- DATASET EXTRACT:
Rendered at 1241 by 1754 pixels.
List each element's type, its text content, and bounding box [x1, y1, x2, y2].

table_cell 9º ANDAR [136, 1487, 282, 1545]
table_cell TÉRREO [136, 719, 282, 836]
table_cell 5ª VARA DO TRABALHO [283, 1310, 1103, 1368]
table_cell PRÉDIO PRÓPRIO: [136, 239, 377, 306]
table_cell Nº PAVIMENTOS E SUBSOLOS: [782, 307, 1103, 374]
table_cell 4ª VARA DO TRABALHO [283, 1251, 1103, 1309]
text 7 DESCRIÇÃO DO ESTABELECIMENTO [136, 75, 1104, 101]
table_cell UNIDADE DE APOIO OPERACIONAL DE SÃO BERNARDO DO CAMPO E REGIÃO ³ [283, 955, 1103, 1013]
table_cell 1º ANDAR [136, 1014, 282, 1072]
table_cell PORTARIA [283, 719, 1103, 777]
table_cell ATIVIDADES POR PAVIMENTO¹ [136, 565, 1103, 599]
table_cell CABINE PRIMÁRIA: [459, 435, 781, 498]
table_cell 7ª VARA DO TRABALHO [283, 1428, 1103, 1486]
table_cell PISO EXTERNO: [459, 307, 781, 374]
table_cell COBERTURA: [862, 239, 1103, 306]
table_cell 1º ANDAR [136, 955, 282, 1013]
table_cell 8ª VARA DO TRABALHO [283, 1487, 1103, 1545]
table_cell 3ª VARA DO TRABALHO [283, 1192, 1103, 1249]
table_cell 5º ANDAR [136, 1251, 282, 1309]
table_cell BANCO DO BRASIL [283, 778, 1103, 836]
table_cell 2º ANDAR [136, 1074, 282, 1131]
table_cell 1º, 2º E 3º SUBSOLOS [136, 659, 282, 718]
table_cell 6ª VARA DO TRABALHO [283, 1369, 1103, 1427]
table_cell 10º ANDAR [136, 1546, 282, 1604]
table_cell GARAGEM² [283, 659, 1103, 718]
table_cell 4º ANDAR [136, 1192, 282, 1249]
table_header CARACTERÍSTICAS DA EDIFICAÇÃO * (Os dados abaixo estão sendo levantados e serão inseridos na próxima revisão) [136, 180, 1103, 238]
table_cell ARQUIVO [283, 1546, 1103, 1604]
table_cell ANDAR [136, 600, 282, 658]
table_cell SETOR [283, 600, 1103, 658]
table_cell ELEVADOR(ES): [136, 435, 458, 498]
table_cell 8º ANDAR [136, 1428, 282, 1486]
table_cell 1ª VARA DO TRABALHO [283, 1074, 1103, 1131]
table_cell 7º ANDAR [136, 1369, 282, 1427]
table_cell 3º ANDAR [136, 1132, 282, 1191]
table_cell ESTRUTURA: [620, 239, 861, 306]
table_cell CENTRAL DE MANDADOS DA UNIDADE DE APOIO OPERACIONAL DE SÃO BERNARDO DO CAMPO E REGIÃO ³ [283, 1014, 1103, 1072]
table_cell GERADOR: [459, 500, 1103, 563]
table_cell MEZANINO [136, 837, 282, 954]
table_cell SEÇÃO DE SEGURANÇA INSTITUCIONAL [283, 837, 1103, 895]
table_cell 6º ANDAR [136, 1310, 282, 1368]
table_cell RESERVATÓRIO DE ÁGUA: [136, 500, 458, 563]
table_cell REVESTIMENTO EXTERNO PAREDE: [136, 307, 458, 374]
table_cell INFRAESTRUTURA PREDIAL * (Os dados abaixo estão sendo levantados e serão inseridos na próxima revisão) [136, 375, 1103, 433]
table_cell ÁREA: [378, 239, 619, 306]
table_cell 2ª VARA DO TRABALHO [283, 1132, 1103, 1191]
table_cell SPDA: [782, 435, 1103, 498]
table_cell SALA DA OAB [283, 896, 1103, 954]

- GIVEN TASK: Quote the entries above in full, without changing a single character.

- COMPLETED TASK:
Rendered at 1241 by 1754 pixels.
List each element's type, its text content, and bounding box [x1, y1, x2, y2].

table_cell 9º ANDAR [136, 1487, 282, 1545]
table_cell TÉRREO [136, 719, 282, 836]
table_cell 5ª VARA DO TRABALHO [283, 1310, 1103, 1368]
table_cell PRÉDIO PRÓPRIO: [136, 239, 377, 306]
table_cell Nº PAVIMENTOS E SUBSOLOS: [782, 307, 1103, 374]
table_cell 4ª VARA DO TRABALHO [283, 1251, 1103, 1309]
text 7 DESCRIÇÃO DO ESTABELECIMENTO [136, 75, 1104, 101]
table_cell UNIDADE DE APOIO OPERACIONAL DE SÃO BERNARDO DO CAMPO E REGIÃO ³ [283, 955, 1103, 1013]
table_cell 1º ANDAR [136, 1014, 282, 1072]
table_cell PORTARIA [283, 719, 1103, 777]
table_cell ATIVIDADES POR PAVIMENTO¹ [136, 565, 1103, 599]
table_cell CABINE PRIMÁRIA: [459, 435, 781, 498]
table_cell 7ª VARA DO TRABALHO [283, 1428, 1103, 1486]
table_cell PISO EXTERNO: [459, 307, 781, 374]
table_cell COBERTURA: [862, 239, 1103, 306]
table_cell 1º ANDAR [136, 955, 282, 1013]
table_cell 8ª VARA DO TRABALHO [283, 1487, 1103, 1545]
table_cell 3ª VARA DO TRABALHO [283, 1192, 1103, 1249]
table_cell 5º ANDAR [136, 1251, 282, 1309]
table_cell BANCO DO BRASIL [283, 778, 1103, 836]
table_cell 2º ANDAR [136, 1074, 282, 1131]
table_cell 1º, 2º E 3º SUBSOLOS [136, 659, 282, 718]
table_cell 6ª VARA DO TRABALHO [283, 1369, 1103, 1427]
table_cell 10º ANDAR [136, 1546, 282, 1604]
table_cell GARAGEM² [283, 659, 1103, 718]
table_cell 4º ANDAR [136, 1192, 282, 1249]
table_header CARACTERÍSTICAS DA EDIFICAÇÃO * (Os dados abaixo estão sendo levantados e serão inseridos na próxima revisão) [136, 180, 1103, 238]
table_cell ARQUIVO [283, 1546, 1103, 1604]
table_cell ANDAR [136, 600, 282, 658]
table_cell SETOR [283, 600, 1103, 658]
table_cell ELEVADOR(ES): [136, 435, 458, 498]
table_cell 8º ANDAR [136, 1428, 282, 1486]
table_cell 1ª VARA DO TRABALHO [283, 1074, 1103, 1131]
table_cell 7º ANDAR [136, 1369, 282, 1427]
table_cell 3º ANDAR [136, 1132, 282, 1191]
table_cell ESTRUTURA: [620, 239, 861, 306]
table_cell CENTRAL DE MANDADOS DA UNIDADE DE APOIO OPERACIONAL DE SÃO BERNARDO DO CAMPO E REGIÃO ³ [283, 1014, 1103, 1072]
table_cell GERADOR: [459, 500, 1103, 563]
table_cell MEZANINO [136, 837, 282, 954]
table_cell SEÇÃO DE SEGURANÇA INSTITUCIONAL [283, 837, 1103, 895]
table_cell 6º ANDAR [136, 1310, 282, 1368]
table_cell RESERVATÓRIO DE ÁGUA: [136, 500, 458, 563]
table_cell REVESTIMENTO EXTERNO PAREDE: [136, 307, 458, 374]
table_cell INFRAESTRUTURA PREDIAL * (Os dados abaixo estão sendo levantados e serão inseridos na próxima revisão) [136, 375, 1103, 433]
table_cell ÁREA: [378, 239, 619, 306]
table_cell 2ª VARA DO TRABALHO [283, 1132, 1103, 1191]
table_cell SPDA: [782, 435, 1103, 498]
table_cell SALA DA OAB [283, 896, 1103, 954]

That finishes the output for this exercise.